The second new aspect of the structure that you just saw are the labels on the
arcs: this is what the term `functional’ refers to. The idea is that every
dependency expresses a particular grammatical function: Kim is the subject
of the verb saw, whereas the postman is the object. (The output of Machinese
Syntax is discussed in more detail below.) For more details about the
formalism, and for a complete list of the function tags, see the file
cnxfdgen.pdf in the Conexor folder
Exercise 1: Type in the web demo the following text:
I shot an elephant in my pajamas.
Which of the two readings of the sentence discussed in the lectures does Machinese
Syntax produce?
Exercise 2: Now try the graphical interface. To do this, click on the `Connexor’ icon
on your desktop. Then type the “Kim saw a postman” sentence, and using the
documentation in cnxgen.pdf, try to understand the parse thus produced.
Exercise 3: Now type
The aim of research in Natural Language Engineering (NLE) is to endow
computer systems with the ability to process natural language.
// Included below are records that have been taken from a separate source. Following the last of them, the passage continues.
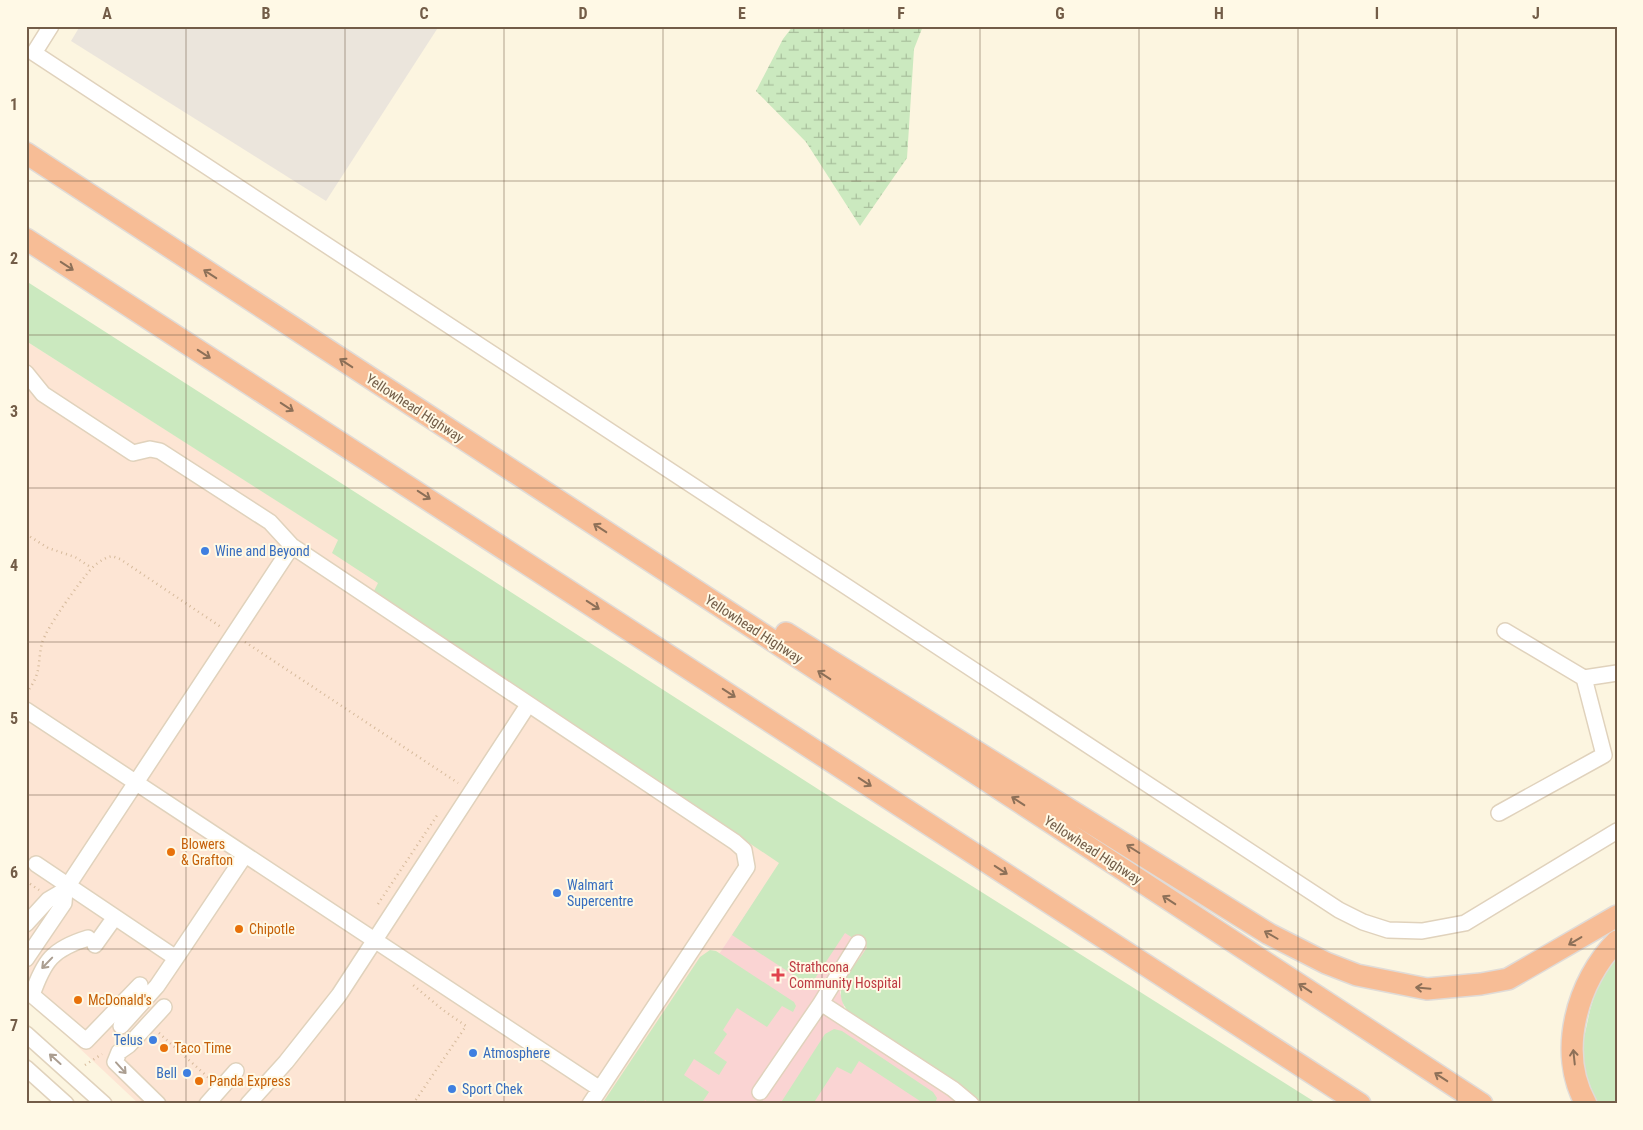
<svg xmlns="http://www.w3.org/2000/svg" width="1643" height="1130" viewBox="0 0 1643 1130" font-family="'Roboto Condensed',sans-serif">
  <style>
    .commercial { fill: #fde5d4 }
    .industrial { fill: #ebe5dc }
    .medical { fill: #fad4d3 }
    .grass { fill: #cbe9bf }
    .wetland { fill: url(#wetland-marsh) }
    .lines { fill: none; stroke-linecap: round; stroke-linejoin: round }
    .minor-casing { stroke: #e0d2bc; stroke-width: 18 }
    .highway-casing { stroke: #e0dbd7; stroke-width: 24 }
    .path { stroke: #d6ba9b; stroke-width: 2.5; stroke-dasharray: 1 4; stroke-linecap: butt }
    .minor { stroke: #fff; stroke-width: 15 }
    .highway { stroke: #f7bd96; stroke-width: 21 }
    .oneway { stroke: #8d7058 }
    .oneway2 { stroke: #ab9e91 }
    .grid { fill: none; stroke: #735d48; stroke-width: 1; stroke-opacity: 0.55 }
    .shop-dot { fill: #3f7fe0; stroke: #fff9e6; stroke-width: 2 }
    .food-dot { fill: #e8710a; stroke: #fff9e6; stroke-width: 2 }
    .health-dot { fill: #e0444e; stroke: #fff9e6; stroke-width: 2 }
    .labels { text-anchor: middle; stroke-width: 4; stroke-linejoin: round; paint-order: stroke }
    .street-label { font-size: 14px; fill: #735d48; stroke: #fff9e6 }
    .shop-label { font-size: 14px; fill: #366cbe; stroke: #fff9e6; text-anchor: start }
    .food-label { font-size: 14px; fill: #c56008; stroke: #fff9e6; text-anchor: start }
    .health-label { font-size: 14px; fill: #be3a42; stroke: #fff9e6; text-anchor: start }
    .neatline { fill: none; stroke: #735d48; stroke-width: 2 }
    .grid-label { font-size: 16px; text-anchor: middle; font-weight: bold; fill: #735d48 }
  </style>
  <defs>
    <pattern id="wetland-marsh" width="20" height="14" patternUnits="userSpaceOnUse" patternTransform="scale(1.25)"><rect width="20" height="14" fill="#cbe9bf"/><path d="M1 5h8M5 5V1M11 12h8M15 12V8" fill="none" stroke="#a9c09d"/></pattern>
  </defs>
  <rect width="100%" height="100%" fill="#fcf5e0"/>
  <path class="commercial" d="M26,341L350,547L785,855L619,1104H139L26,998Z"/>
  <path class="industrial" d="M80,26H439L326,201L71,41Z"/>
  <path class="medical" d="M785,855L883,927L840,992L845,1010L978,1104H619Z"/>
  <path class="grass" d="M26,281L821,791L1318,1104H980L972,1096L849,1012C827,988 855,969 867,947L845,933L810,986L732,935L779,863L374,591L378,583L332,553L338,540L26,341Z
    M710,950L716,951L794,1002L796,1006L793,1012L782,1006L767,1027L737,1008L723,1030L727,1034L714,1053L727,1062L719,1075L694,1059L684,1075L709,1092L701,1104H651L645,1100L643,1104H602L700,957Z
    M1617,954V1104H1597L1583,1066L1584,1038L1590,1010L1599,980Z
    M834,1029L842,1031L933,1092L937,1098L935,1104H919L920,1101L859,1061L851,1074L837,1067L813,1104H780L825,1034Z"/>
  <path class="wetland" d="M793,26H923L914,49L907,158L860,226L806,142L756,91L783,39Z"/>
  <g class="lines">
    <g class="minor-casing">
      <path id="minor" d="M51,26L34,53L1339,910L1363,922L1388,930L1422,931L1465,923L1617,831
        M26,373L43,394L133,453L150,449L160,451L270,522L292,546L735,842L744,850L747,867L590,1104
        M1505,631L1584,678L1617,673
        M26,710L600,1089
        M1499,813L1604,755L1584,678
        M36,864L176,958L245,855
        M26,924L48,900L65,890L292,546
        M88,938C52,949 44,961 32,995L86,1041L140,985
        M95,945L115,917
        M26,959L64,903L65,890
        M821,1003L858,943
        M121,1026L157,986L176,958
        M26,1034L104,1104
        M26,1068L66,1104
        M760,1092L821,1003L953,1089L971,1104
        M158,1104L115,1062L119,1052L129,1045L164,1007
        M207,1104L236,1071
        M248,1104L286,1062L339,995L528,705"/>
    </g>
    <g class="highway-casing">
      <path id="highway" d="M26,153L1482,1104
        M26,239L1360,1104
        M786,633L1269,934L1326,963L1357,975L1427,989L1481,984L1508,979L1617,916
        M1586,1104C1557,1052 1577,981 1617,941"/>
    </g>
    <path class="path" d="M26,534L48,548L75,557L92,568
      M245,642L458,783
      M26,693C42,674 37,664 42,643C46,628 81,580 92,568C97,563 104,558 112,556L120,559L221,627
      M26,881L39,890
      M378,904L438,814
      M159,1033L211,1080
      M85,1065L102,1054
      M413,1104L466,1026L443,1010L413,985"/>
    <use href="#minor" class="minor"/>
    <use href="#highway" class="highway"/>
  </g>
  <defs><path id="oneway-shaft" d="M-6 0H5M1.5-3L5.5 0L1.5 3" fill="none" stroke-width="1.6" stroke-linecap="round" stroke-linejoin="round" transform="scale(1.25)"/></defs>
  <g class="oneway">
    <use href="#oneway-shaft" transform="translate(67 266) rotate(33)"/>
    <use href="#oneway-shaft" transform="translate(210 274) rotate(-147)"/>
    <use href="#oneway-shaft" transform="translate(204 354) rotate(33)"/>
    <use href="#oneway-shaft" transform="translate(346 363) rotate(-147)"/>
    <use href="#oneway-shaft" transform="translate(287 407) rotate(33)"/>
    <use href="#oneway-shaft" transform="translate(424 495) rotate(33)"/>
    <use href="#oneway-shaft" transform="translate(600 528) rotate(-147)"/>
    <use href="#oneway-shaft" transform="translate(593 605) rotate(33)"/>
    <use href="#oneway-shaft" transform="translate(824 675) rotate(-147)"/>
    <use href="#oneway-shaft" transform="translate(729 693) rotate(33)"/>
    <use href="#oneway-shaft" transform="translate(865 782) rotate(33)"/>
    <use href="#oneway-shaft" transform="translate(1018 801) rotate(-147)"/>
    <use href="#oneway-shaft" transform="translate(1133 849) rotate(-148)"/>
    <use href="#oneway-shaft" transform="translate(1001 870) rotate(33)"/>
    <use href="#oneway-shaft" transform="translate(1169 900) rotate(-147)"/>
    <use href="#oneway-shaft" transform="translate(1271 935) rotate(-150)"/>
    <use href="#oneway-shaft" transform="translate(1575 941) rotate(149)"/>
    <use href="#oneway-shaft" transform="translate(1305 988) rotate(-147)"/>
    <use href="#oneway-shaft" transform="translate(1423 988) rotate(-175)"/>
    <use href="#oneway-shaft" transform="translate(1574 1057) rotate(-96)"/>
    <use href="#oneway-shaft" transform="translate(1441 1077) rotate(-147)"/>
  </g>
  <g class="oneway2">
    <use href="#oneway-shaft" transform="translate(47 963) rotate(134)"/>
    <use href="#oneway-shaft" transform="translate(55 1059) rotate(-138)"/>
    <use href="#oneway-shaft" transform="translate(121 1068) rotate(48)"/>
  </g>
  <path class="grid" d="M186,26V1104M345,26V1104M504,26V1104M663,26V1104M822,26V1104M980,26V1104M1139,26V1104M1298,26V1104M1457,26V1104M26,181H1617M26,335H1617M26,488H1617M26,642H1617M26,795H1617M26,949H1617"/>
  <g class="shop-dot">
    <circle cx="205" cy="551" r="5"/>
    <circle cx="557" cy="893" r="5"/>
    <circle cx="153" cy="1040" r="5"/>
    <circle cx="473" cy="1053" r="5"/>
    <circle cx="187" cy="1073" r="5"/>
    <circle cx="452" cy="1089" r="5"/>
  </g>
  <g class="food-dot">
    <circle cx="171" cy="852" r="5"/>
    <circle cx="239" cy="929" r="5"/>
    <circle cx="78" cy="1000" r="5"/>
    <circle cx="164" cy="1048" r="5"/>
    <circle cx="199" cy="1081" r="5"/>
  </g>
  <path class="health-dot" d="M775.5 967.5h5v5h5v5h-5v5h-5v-5h-5v-5h5z"/>
  <g class="labels">
    <g class="street-label">
      <text transform="translate(415 408) rotate(33)" y="5">Yellowhead Highway</text>
      <text transform="translate(754 629) rotate(33)" y="5">Yellowhead Highway</text>
      <text transform="translate(1093 850) rotate(33)" y="5">Yellowhead Highway</text>
    </g>
    <g class="shop-label">
      <text x="215" y="556">Wine and Beyond</text>
      <text x="567" y="890">Walmart<tspan x="567" dy="16">Supercentre</tspan></text>
      <text x="143" y="1045" text-anchor="end">Telus</text>
      <text x="483" y="1058">Atmosphere</text>
      <text x="177" y="1078" text-anchor="end">Bell</text>
      <text x="462" y="1094">Sport Chek</text>
    </g>
    <g class="food-label">
      <text x="181" y="849">Blowers<tspan x="181" dy="16">&amp; Grafton</tspan></text>
      <text x="249" y="934">Chipotle</text>
      <text x="88" y="1005">McDonald's</text>
      <text x="174" y="1053">Taco Time</text>
      <text x="209" y="1086">Panda Express</text>
    </g>
    <g class="health-label">
      <text x="789" y="972">Strathcona<tspan x="789" dy="16">Community Hospital</tspan></text>
    </g>
  </g>
  <rect width="1643" height="1130" fill="none" stroke="#fff9e6" stroke-width="55"/>
  <rect x="28" y="28" width="1588" height="1074" class="neatline"/>
  <g class="grid-label">
    <text x="107" y="19">A</text>
    <text x="266" y="19">B</text>
    <text x="424" y="19">C</text>
    <text x="583" y="19">D</text>
    <text x="742" y="19">E</text>
    <text x="901" y="19">F</text>
    <text x="1060" y="19">G</text>
    <text x="1219" y="19">H</text>
    <text x="1377" y="19">I</text>
    <text x="1536" y="19">J</text>
    <text x="14" y="110">1</text>
    <text x="14" y="264">2</text>
    <text x="14" y="417">3</text>
    <text x="14" y="571">4</text>
    <text x="14" y="724">5</text>
    <text x="14" y="878">6</text>
    <text x="14" y="1031">7</text>
  </g>
</svg>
This ability is
essential for applications such as information retrieval and web search,
information extraction and data mining, text summarization, and speech
technology.
And write for both sentences the context-free parse trees equivalent to the analyses
produced by Machinese Syntax.
1.2
Using Machinese Syntax from the command line
Machinese Syntax has a client-server architecture. The server runs
permanently on sh721. To use Machinese Syntax in your programs, you can
call the client, main-vanilla-client, passing sh721 and the port number
(19001) as arguments. The client can also be called from the command line, as
in the following example (you’ll need to set the Path variable first. Machinese
Syntax lives in C:\Conexor.)
C:\Conexor>echo "Kim saw the postman" | main-vanilla-client sh721 19001
1
Kim kim subj:>2 @SUBJ %NH N NOM SG
2
saw see main:>0 @+FMAINV %VA V PAST
3
the the det:>4 @DN> %>N DET
4
postman postman obj:>2 @OBJ %NH N NOM SG
5
<p> <p>
1
<s> <s>
Exercise 4: use main-vanilla-client as just shown to parse the example
sentence seen in the previous exercises.
1.3
Java API
Machinese Syntax can also be called using a socket interface. This is discussed
in the document cnxfdglinux.pdf in the Conexor folder, section “Using Java
client”.
2.
Publically available parsers
A number of parsers can be freely downloaded from the Web. See, e.g.,
 The OpenNLP site at Sourceforge: http://opennlp.sourceforge.net/
 Chris Manning’s list of NLP resources:
http://www-nlp.stanford.edu/fsnlp/probparse/
 The Natural Language Software Registry: http://registry.dfki.de/
In our group we use primarily the Charniak parser (see Chris Manning’s
pointers) and the RASP parser developed by Cambridge & Sussex. The
Charniak parser in particular is good to get the kind of representations
discussed in the lectures, although in Lisp format.